Catherine G Johnson

NASA mathematician
(1918 – 2020)

Yes she really was a NASA computer, a trailblazer. With her recent passing she was honoured by NASA as one of its most inspirational figures. Always advocating racial equality, her 90th birthday fell on the US’s National Equality Day. She made considerable contributions to the organisation’s triumphs in spaceflight.

She was born in in West Virginia on 26 August 1918 and left school in 1937 with the highest honours from Virginia State College. Her skills at maths drew the attention of a young professor who told her that she’d make a good research mathematician, and as she recals, he said, “I’m going to see that you’re prepared.
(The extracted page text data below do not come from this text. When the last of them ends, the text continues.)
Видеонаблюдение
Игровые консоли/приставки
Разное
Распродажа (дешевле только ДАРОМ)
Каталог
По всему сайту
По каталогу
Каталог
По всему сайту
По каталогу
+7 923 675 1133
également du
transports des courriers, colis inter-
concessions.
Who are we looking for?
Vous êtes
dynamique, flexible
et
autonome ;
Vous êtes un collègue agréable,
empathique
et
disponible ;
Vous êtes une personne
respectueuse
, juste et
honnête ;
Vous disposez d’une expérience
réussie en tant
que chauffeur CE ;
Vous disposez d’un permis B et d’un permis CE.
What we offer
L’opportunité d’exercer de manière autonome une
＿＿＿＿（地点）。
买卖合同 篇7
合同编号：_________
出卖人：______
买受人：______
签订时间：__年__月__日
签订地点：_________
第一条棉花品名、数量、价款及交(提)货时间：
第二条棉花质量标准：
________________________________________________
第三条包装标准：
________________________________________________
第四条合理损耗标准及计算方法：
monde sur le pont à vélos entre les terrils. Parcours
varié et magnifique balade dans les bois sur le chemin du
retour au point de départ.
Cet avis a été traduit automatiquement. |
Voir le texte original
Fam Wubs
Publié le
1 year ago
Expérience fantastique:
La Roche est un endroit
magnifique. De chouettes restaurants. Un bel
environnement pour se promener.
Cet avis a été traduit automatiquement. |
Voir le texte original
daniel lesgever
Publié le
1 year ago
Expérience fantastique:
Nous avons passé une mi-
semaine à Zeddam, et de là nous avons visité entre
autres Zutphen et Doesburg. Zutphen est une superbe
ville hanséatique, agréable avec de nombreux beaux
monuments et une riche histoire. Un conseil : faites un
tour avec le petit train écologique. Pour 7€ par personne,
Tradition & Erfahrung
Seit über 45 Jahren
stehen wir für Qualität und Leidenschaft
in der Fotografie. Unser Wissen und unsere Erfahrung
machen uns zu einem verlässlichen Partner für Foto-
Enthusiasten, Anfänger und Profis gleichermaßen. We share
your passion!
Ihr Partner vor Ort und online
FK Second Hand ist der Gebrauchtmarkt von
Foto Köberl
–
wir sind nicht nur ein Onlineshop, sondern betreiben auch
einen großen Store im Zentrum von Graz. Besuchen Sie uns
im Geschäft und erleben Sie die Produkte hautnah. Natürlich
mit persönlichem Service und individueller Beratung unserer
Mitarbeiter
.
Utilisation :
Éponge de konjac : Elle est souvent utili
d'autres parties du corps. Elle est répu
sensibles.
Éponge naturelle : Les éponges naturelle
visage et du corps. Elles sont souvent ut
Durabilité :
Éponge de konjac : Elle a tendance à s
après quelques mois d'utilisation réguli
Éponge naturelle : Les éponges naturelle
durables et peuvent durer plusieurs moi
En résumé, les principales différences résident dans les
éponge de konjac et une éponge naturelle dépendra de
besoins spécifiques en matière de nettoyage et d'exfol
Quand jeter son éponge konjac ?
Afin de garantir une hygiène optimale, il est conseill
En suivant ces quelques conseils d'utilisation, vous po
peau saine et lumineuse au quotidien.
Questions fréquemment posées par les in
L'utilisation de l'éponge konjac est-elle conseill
She was hired by NASA in 1953, by their Langley Memorial Aeronautical Laboratory in Hampton, Virginia, now known as the Langley Research Center. Within two weeks she was assigned to a project for the Flight Research Division which became her permanent position.

In 1960, she and engineer Ted Skopinski established the angle at burnout for Placing a Satellite over a selected earth position, which was in essence a series of equations describing an orbital spaceflight in which the landing position of the spacecraft is specified.

The paper she co-authored with Skopinski was the first for a women to receive credit as an author of a research report. She went on in to determine the trajectory analysis for Alan Shepard’s May 1961 mission Freedom 7, the first American human spaceflight.

In 1962 John Glenn’s Friendship 7 mission was a calculation nightmare and the astronauts were not entirely confident with the computational aspect being worked out by computers which required a worldwide communications network linking tracking stations to IBM computers across the US and Bermuda.

The orbital equations required were programmed into the computers. Glenn asked for Katherine Johnson to check the data, and he said, “If she says they’re good, then I’m ready to go.” She did check that the maths to control the trajectory of the capsule were indeed correct and Glenn’s mission was a success, placing the US ahead of the Soviet Union in the space race.

The early trajectory was a parabola, and it was easy to predict where it would be at any point. When they said they wanted the capsule to come down at a certain place, they were trying to compute when it should start. I said, ‘Let me do it. You tell me when you want it and where you want it to land, and I’ll do it backwards and tell you when to take off.’ That was my forte.

In 1969, in the Pocono Mountains, she watched with others around a television Neil Armstrong land on the moon. Katherine Johnson had done the calculations.

She retired in 1986. A book and movie titled ‘Hidden Figures’ have been made of her accomplishments. She passed away on 24 February 2020.